Optimizing 360 photos at scale

People have uploaded more than 70 million 360 photos to Facebook since we launched the feature last year. Facebook enables multiple methods for capturing 360 photos and videos, which allow people to share immersive experiences with their communities. If you own a dedicated 360 camera, like the Ricoh Theta S or the Giroptic iO, you can post from the camera directly to Facebook. And now most high-end Android and iOS smartphones have cameras with a panorama mode that can be used for 360 photo capture.

Facebook has developed and deployed several technologies in the past year to optimize the way people create and share 360 content, including 360 capture, 360 video stabilization, and reengineering how we store high-resolution media. Most recently, we’ve been exploring using deep neural nets for automatically reorienting 360 photos, which aims to bring more realistic immersive experiences directly to people’s phones.

Creating high-resolution 360 photos

We recently announced a new capability directly in the Facebook app that allows people to capture a full 360 scene with a novel, unconstrained sweeping UI. The video below shows the Facebook 360 capture in action.

360 photos tend to be much larger files than traditional photos, so one of our challenges was to allow people to scroll quickly through their News Feed when it included a 360 photo, while also making the full-resolution version of the photo available if they stopped to explore it by tilting, panning, or zooming. Delivering the full-resolution photo immediately could stall new content from populating as people scroll, as well as use large amounts of memory to process the photo.

Faced with these challenges, we reengineered Facebook’s photo infrastructure to allow for “tiled” storage and serving of photo content.

Each 360 photo is converted to a cube map, similar to an early approach we used for 360 videos. These cube maps in turn are stored at multiple resolutions, and each of these resolutions is split into small, individual 512×512 images. When a 360 photo comes into view, we calculate which resolution and which tiles are necessary to render the current window. If the current resolution is not available, we temporarily render a lower-resolution representation while waiting for the network to deliver the high-res content. We continually redo this calculation as the person pans and zooms inside the 360 photo. These changes allow us to display photos with hundreds of megapixels with no perceived change in performance.

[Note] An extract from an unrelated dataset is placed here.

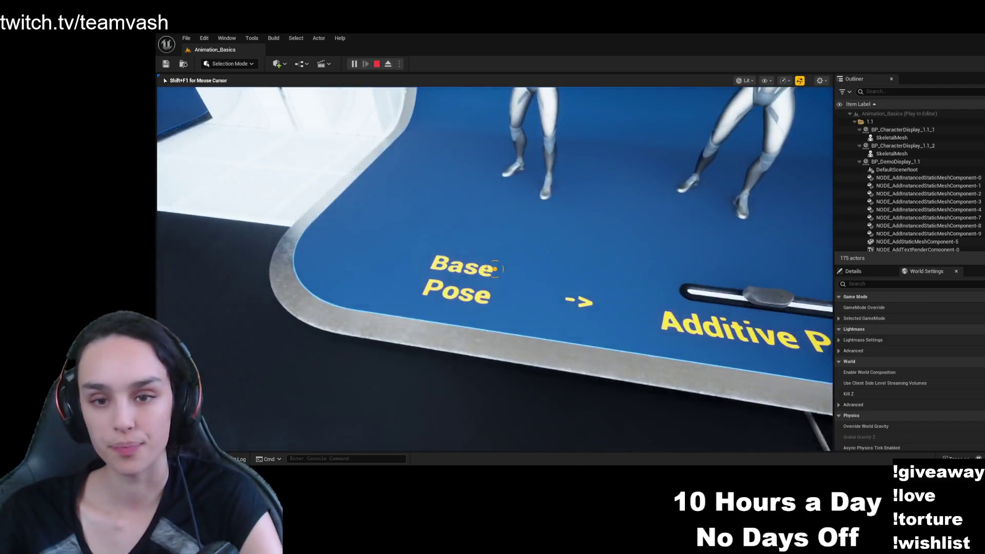
key(s)
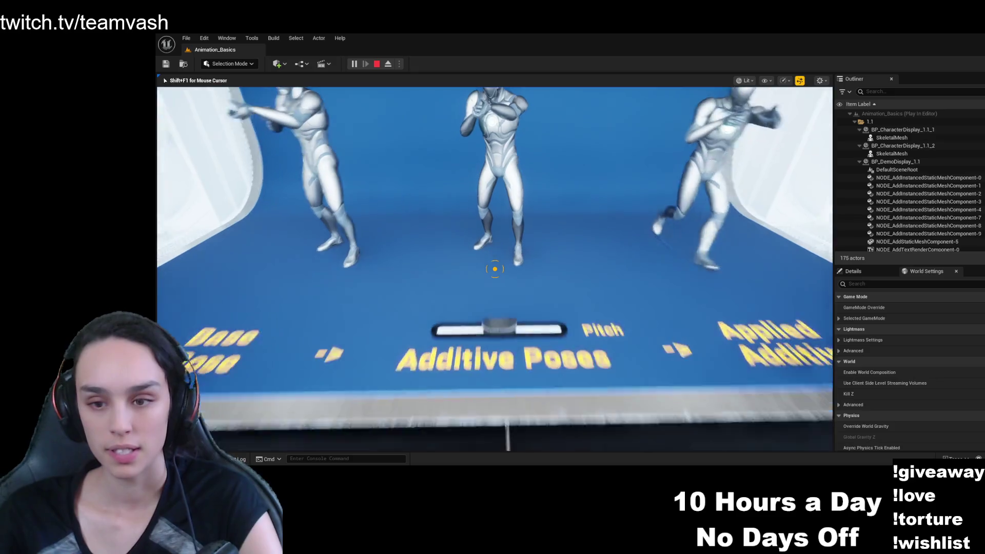
key(s)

Deep neural nets for 360 photos

The tens of millions of public 360 photos uploaded to Facebook provide a powerful new data set to help improve our products. The 360 data itself can be used in conjunction with machine learning approaches to create better experiences for people.

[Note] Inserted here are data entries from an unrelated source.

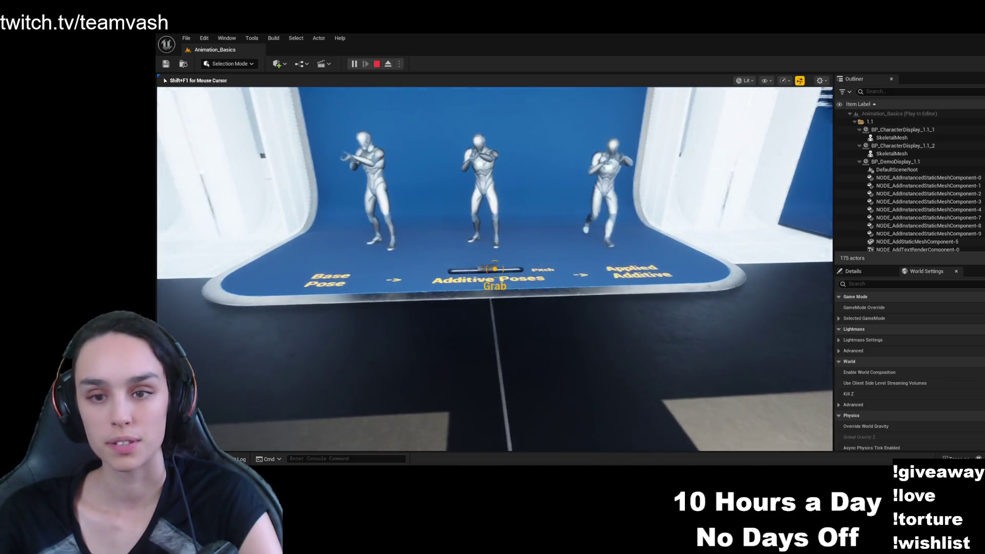
key(d)
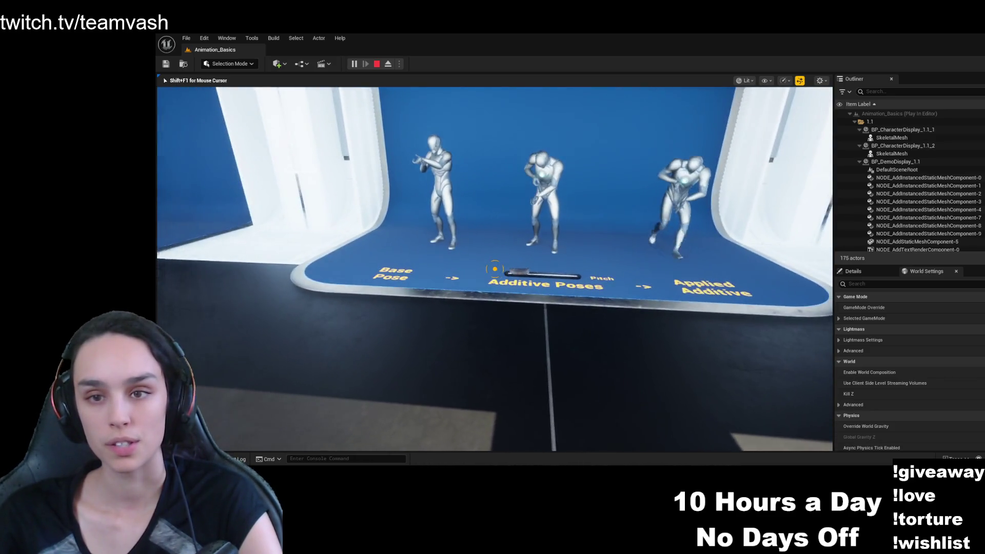
key(a)
key(w)
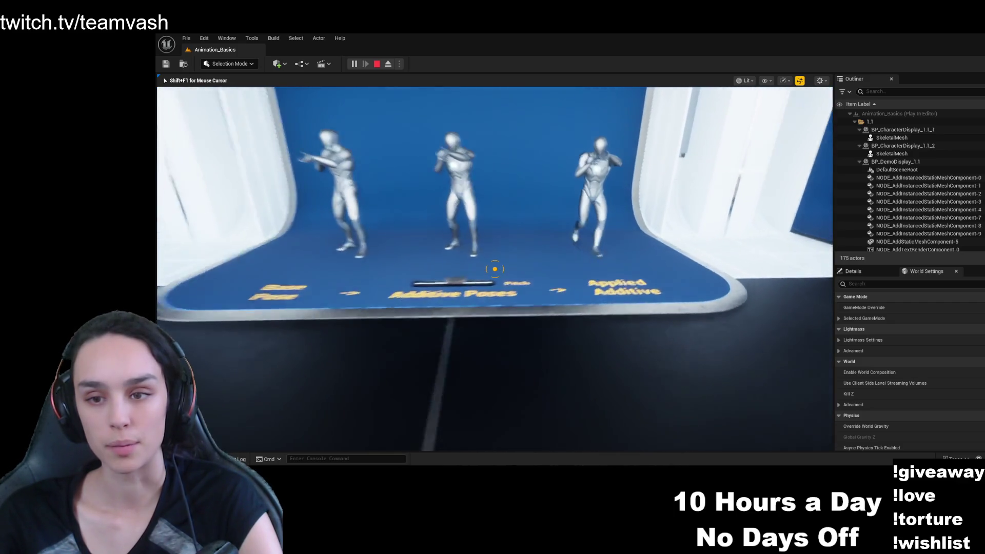
key(s)
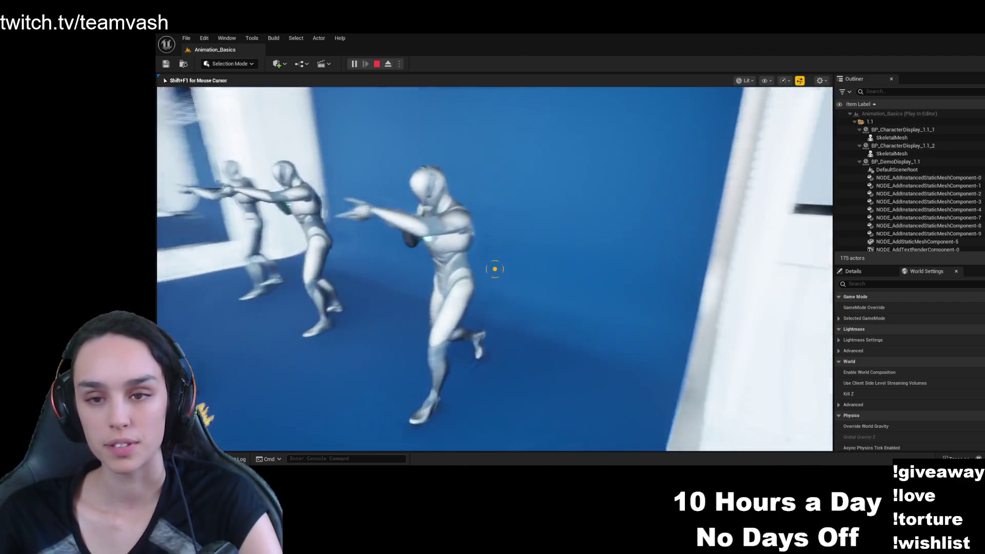
key(d)
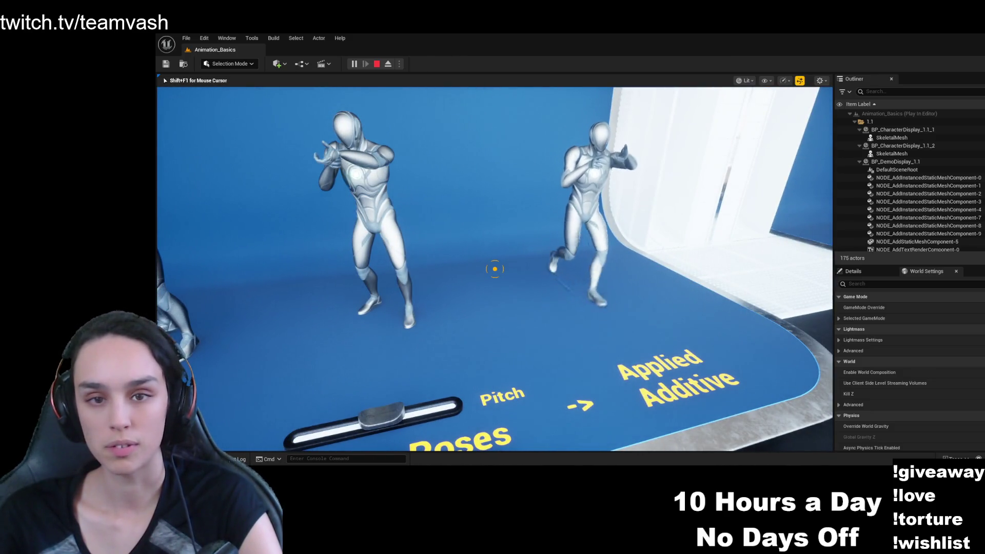
key(s)
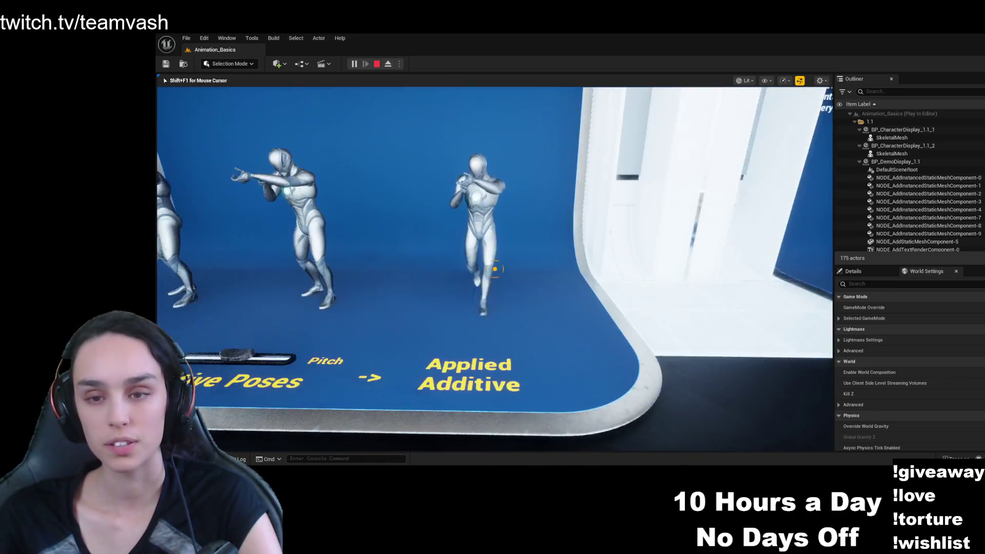
mouse_move(495, 269)
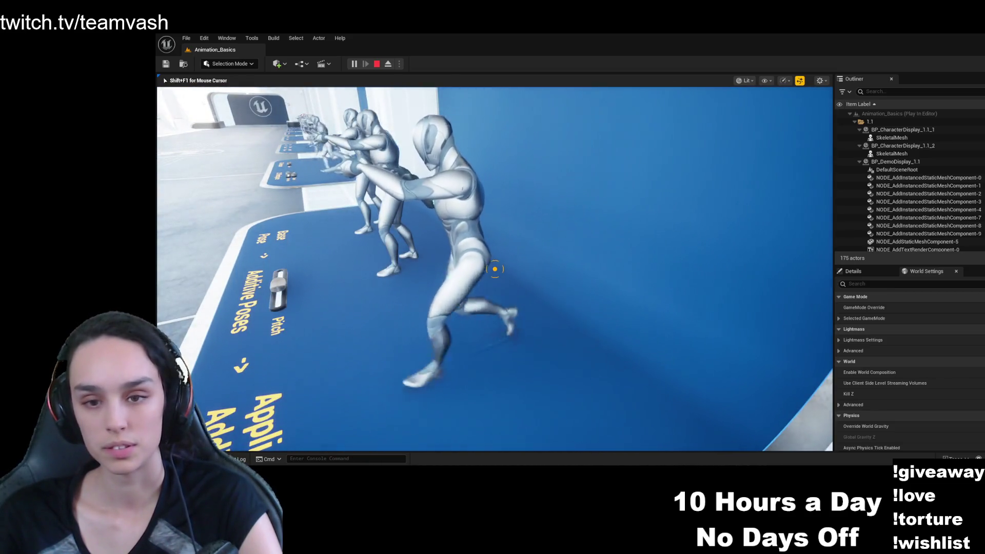
key(d)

One of the most basic features of a 360 photo that breaks realism is when it is captured while the camera is not level and the resulting image rotation is not corrected. You can see an example of this below, where the camera was not held perfectly straight when taking the photo. This resulted in a tilted horizon, which completely breaks the sense of realism.

Fixing this kind of rotation with editing software is straightforward for traditional photos, but the same types of tools are not widely available for 360 photos, and correcting rotation on a sphere is much less intuitive. The rotation in a 360 photo is captured by two parameters — tilt and roll — shown in the diagram below. The third axis, yaw, affects the photo by changing the initial viewing heading, but it does not by itself induce a rotated scene. We wanted to develop a technique that automatically fixes the rotation caused by these movements.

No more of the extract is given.